-- Supplied data follows --
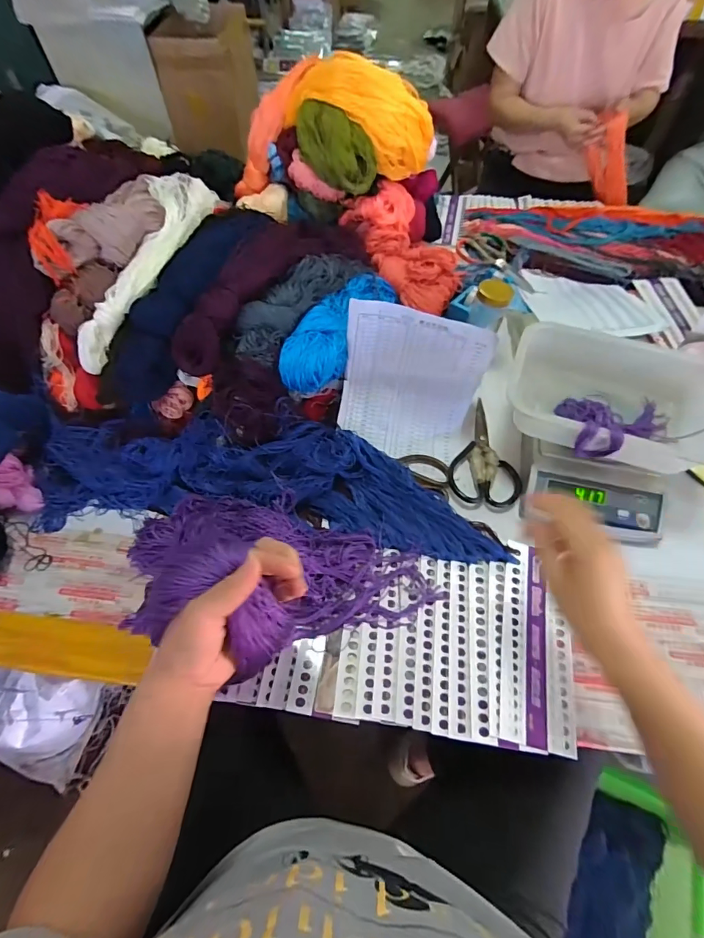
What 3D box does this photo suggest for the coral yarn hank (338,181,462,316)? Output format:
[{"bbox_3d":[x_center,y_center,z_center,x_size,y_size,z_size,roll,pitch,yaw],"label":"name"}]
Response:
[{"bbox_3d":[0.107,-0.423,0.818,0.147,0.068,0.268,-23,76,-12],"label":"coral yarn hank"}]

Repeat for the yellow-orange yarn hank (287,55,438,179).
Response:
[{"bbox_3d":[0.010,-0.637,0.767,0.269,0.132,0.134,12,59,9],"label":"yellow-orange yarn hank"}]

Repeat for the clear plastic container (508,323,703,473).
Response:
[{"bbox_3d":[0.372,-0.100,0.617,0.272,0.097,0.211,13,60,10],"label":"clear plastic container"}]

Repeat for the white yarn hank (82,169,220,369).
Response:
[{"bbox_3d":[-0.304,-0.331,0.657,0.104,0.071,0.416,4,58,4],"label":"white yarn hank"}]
-- Supplied data concluded --
-- Supplied data follows --
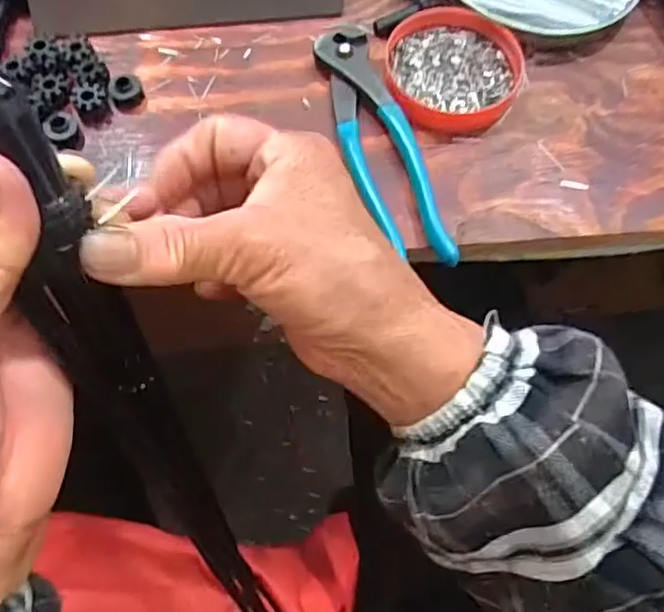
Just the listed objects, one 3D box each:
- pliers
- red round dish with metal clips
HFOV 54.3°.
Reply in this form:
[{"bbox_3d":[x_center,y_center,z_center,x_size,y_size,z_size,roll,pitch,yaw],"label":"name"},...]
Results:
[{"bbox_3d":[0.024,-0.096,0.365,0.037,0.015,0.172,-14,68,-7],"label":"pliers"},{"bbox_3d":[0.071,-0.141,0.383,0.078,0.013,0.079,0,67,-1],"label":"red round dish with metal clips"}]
-- Supplied data concluded --
## Exercise directions
Your answer should consist solely of the lines above from the line with "What 3D box" to the line with "Repeat for the white", both included, reproduced exactly.

## Result of the task
What 3D box does this photo suggest for the coral yarn hank (338,181,462,316)? Output format:
[{"bbox_3d":[x_center,y_center,z_center,x_size,y_size,z_size,roll,pitch,yaw],"label":"name"}]
Response:
[{"bbox_3d":[0.107,-0.423,0.818,0.147,0.068,0.268,-23,76,-12],"label":"coral yarn hank"}]

Repeat for the yellow-orange yarn hank (287,55,438,179).
Response:
[{"bbox_3d":[0.010,-0.637,0.767,0.269,0.132,0.134,12,59,9],"label":"yellow-orange yarn hank"}]

Repeat for the clear plastic container (508,323,703,473).
Response:
[{"bbox_3d":[0.372,-0.100,0.617,0.272,0.097,0.211,13,60,10],"label":"clear plastic container"}]

Repeat for the white yarn hank (82,169,220,369).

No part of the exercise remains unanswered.